FreedomWorks Foundation Content

Vote by Mail will Disenfranchise Millions of Eligible Voters

Marc Thiessen of the American Enterprise Institute has accurately questioned the efficacy of the Postal Service to properly distribute and collect ballots by millions of voters this November. The problems are many. Thiessen opines, “There is plenty of evidence that mail-in voting has the unintended consequence of disenfranchising of millions of eligible voters.”

A Massachusetts Institute of Technology study found that in the 2008 presidential election, 3.9 million voters said they requested mail-in ballots that were not received. Additionally, about 800,000 returned ballots were rejected. The reasons were often that the voter did not strictly follow the government rules – the ballots were either postmarked after the election date, had no signature or failed to match voting records. The study concluded, “The pipeline that moves mail ballots between voters and election officials is very leaky.” Obviously, in our traditional vote in-person at a designated precinct location, nearly all of the 800,000 would have been corrected by the precinct volunteers.
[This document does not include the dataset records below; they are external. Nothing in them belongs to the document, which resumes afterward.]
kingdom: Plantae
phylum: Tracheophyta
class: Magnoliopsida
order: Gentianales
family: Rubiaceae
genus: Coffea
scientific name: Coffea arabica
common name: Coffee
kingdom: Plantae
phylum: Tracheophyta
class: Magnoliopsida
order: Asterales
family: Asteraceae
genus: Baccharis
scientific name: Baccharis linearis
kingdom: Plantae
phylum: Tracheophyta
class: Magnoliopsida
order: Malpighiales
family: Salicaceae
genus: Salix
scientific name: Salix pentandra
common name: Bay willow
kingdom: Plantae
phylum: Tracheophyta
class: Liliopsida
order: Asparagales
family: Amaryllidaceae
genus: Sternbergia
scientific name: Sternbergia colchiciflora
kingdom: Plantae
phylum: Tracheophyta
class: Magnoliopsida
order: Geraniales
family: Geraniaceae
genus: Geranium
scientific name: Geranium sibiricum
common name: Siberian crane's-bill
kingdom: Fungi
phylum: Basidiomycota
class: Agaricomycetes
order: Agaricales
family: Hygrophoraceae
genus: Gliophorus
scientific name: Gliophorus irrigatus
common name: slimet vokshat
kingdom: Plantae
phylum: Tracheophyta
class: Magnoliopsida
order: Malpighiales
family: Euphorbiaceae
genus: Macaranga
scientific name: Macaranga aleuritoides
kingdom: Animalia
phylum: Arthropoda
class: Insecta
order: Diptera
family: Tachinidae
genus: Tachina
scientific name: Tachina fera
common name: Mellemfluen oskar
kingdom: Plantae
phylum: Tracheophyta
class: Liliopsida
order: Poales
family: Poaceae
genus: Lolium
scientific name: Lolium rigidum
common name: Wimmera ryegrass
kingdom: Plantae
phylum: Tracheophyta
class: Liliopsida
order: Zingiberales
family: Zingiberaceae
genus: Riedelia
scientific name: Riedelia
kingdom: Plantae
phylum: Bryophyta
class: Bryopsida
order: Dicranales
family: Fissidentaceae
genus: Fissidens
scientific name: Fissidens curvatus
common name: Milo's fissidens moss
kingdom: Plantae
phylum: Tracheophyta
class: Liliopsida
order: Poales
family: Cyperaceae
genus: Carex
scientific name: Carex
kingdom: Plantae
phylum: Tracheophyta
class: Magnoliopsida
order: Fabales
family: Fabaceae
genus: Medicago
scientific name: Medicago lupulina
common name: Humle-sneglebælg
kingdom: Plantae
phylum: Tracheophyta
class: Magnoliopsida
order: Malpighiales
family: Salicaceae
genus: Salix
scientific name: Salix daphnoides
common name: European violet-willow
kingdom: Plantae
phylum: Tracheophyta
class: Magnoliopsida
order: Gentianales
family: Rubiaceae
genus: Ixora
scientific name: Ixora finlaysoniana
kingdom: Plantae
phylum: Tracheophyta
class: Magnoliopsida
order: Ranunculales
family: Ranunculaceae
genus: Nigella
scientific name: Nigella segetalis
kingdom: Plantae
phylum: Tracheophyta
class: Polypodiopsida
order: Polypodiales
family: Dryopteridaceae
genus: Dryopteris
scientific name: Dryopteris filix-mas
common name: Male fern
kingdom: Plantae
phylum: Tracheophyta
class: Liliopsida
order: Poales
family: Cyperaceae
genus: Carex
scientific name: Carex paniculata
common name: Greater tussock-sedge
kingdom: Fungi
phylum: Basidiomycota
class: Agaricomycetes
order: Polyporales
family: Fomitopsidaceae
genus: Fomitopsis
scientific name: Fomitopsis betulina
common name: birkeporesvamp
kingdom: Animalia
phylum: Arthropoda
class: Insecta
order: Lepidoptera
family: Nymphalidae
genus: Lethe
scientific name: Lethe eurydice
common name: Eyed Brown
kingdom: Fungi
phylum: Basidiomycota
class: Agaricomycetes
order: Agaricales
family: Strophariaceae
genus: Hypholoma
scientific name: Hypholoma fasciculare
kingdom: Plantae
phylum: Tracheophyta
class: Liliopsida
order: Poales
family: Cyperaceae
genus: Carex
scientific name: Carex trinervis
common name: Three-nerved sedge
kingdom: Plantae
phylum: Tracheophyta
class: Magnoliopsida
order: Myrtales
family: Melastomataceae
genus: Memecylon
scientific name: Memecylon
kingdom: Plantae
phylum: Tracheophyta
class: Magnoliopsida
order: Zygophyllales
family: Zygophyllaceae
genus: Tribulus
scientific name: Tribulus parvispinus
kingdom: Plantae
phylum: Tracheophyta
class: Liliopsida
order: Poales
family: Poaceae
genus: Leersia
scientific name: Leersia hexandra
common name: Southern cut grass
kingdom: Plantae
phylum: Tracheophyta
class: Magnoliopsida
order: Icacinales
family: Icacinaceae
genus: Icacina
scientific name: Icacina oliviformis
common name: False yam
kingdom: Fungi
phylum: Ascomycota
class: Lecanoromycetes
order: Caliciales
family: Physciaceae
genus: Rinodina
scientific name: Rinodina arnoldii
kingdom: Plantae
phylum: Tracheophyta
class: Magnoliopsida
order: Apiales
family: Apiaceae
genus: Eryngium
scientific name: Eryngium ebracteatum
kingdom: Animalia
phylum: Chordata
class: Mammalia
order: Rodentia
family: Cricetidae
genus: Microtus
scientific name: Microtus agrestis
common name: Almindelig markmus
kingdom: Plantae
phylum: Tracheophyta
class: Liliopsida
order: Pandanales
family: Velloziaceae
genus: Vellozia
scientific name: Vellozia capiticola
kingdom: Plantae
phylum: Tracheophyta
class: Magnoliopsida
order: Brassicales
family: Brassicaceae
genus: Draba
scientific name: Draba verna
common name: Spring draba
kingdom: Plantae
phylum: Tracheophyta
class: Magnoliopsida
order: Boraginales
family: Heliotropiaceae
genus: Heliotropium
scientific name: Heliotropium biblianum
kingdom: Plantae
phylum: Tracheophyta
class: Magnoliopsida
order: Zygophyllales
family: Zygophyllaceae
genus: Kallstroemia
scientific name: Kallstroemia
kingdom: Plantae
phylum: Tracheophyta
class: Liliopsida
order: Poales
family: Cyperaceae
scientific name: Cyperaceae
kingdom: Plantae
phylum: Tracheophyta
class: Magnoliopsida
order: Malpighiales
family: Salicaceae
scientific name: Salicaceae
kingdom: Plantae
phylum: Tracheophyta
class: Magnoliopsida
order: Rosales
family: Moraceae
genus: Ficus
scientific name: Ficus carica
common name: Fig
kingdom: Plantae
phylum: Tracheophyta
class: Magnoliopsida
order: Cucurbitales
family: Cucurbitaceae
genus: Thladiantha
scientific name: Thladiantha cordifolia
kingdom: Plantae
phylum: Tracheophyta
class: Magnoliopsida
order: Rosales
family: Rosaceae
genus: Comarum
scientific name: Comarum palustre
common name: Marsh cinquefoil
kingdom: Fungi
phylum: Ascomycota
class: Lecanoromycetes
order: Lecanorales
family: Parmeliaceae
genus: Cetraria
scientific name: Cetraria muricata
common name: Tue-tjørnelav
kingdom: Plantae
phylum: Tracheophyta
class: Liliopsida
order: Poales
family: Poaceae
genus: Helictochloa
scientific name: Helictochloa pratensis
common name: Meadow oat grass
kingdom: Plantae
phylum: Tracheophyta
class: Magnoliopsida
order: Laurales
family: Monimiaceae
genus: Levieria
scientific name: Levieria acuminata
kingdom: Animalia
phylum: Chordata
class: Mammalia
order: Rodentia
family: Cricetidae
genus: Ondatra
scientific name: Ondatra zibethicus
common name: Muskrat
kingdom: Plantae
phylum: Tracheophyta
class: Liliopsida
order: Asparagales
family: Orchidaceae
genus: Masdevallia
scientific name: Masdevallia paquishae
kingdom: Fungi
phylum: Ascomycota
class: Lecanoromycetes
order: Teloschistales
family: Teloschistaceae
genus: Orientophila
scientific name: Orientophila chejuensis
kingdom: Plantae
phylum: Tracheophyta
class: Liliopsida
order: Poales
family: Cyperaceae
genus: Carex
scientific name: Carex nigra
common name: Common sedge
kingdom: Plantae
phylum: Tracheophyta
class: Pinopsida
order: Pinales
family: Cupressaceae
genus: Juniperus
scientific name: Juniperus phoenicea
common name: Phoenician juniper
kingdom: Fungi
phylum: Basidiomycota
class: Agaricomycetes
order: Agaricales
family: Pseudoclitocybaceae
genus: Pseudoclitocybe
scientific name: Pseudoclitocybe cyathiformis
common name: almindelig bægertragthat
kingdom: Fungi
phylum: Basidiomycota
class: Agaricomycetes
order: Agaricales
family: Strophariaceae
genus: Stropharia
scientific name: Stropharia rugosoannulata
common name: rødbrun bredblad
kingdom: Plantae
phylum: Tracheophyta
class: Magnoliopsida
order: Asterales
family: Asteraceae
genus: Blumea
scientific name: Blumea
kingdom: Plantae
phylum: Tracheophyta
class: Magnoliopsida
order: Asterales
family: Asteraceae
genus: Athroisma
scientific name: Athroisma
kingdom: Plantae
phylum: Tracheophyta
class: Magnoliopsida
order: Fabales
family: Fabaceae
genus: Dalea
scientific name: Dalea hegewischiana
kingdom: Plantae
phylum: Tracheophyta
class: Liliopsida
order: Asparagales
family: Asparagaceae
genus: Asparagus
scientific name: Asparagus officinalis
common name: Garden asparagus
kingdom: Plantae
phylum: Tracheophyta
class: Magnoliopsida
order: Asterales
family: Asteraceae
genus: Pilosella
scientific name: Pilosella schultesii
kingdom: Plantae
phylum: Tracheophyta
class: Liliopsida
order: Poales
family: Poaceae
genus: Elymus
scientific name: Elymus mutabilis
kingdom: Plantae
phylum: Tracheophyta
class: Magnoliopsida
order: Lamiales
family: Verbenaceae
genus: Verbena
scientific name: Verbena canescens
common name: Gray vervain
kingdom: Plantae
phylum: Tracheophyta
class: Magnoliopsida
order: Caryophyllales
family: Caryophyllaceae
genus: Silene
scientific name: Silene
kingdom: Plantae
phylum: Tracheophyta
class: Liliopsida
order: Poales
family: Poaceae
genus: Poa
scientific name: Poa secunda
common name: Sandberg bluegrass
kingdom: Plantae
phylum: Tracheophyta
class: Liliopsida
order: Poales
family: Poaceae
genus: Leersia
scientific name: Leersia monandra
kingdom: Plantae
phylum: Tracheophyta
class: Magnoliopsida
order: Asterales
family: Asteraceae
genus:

This year in the presidential primaries, approximately 100,000 mail-in ballots were rejected in California, 84,000 in New York, 92,000 in Pennsylvania, 18,500 in Florida and 6,700 in Nevada.

Nevada is a recent example of mail-in chaos. This year Nevada decided to do vote-by-mail and sent every registered voter a ballot. Wisely, election officials sent the ballots well before the election date. Also, the same public officials warned the Clark County commissioners that voting rolls were not currently accurate, but the commissioners wanted to institute vote-by-mail.

The Public Interest Legal Foundation (PILF) studied what occurred in Clark County, which includes Las Vegas. Over 223,000 voters did not receive a ballot. That is 17 percent of the ballots mailed. J. Christian Adams, PILF’s president and general counsel, commented:

"These numbers show how vote by mail fails. New proponents of mail balloting don’t often understand how it actually works. States like Oregon and Washington spent many years building their mail voting systems and are notably aggressive with voter list maintenance efforts. Pride in their own systems does not somehow transfer across state lines. Nevada, New York, and others are not and will not be ready for November."

"Nevada’s voter rolls aren’t maintained to the standard required for an all-mail experience like Oregon or Washington," a PILF spokesperson said. "The Nevada governor is foolish to think he can replicate his regional neighbors’ years of development and practices with mail voting in a matter of months with a weekend emergency bill."

Marc Thiessen correctly concluded:

“Most states have no experience with mail-in voting on this scale and are completely unprepared for what is coming. We are conducting an unprecedented electoral experiment in the midst of one of the most contentious elections in U.S. history. The result could be a post-election battle that will make the hanging chad controversy of Bush v. Gore seem mild by comparison.”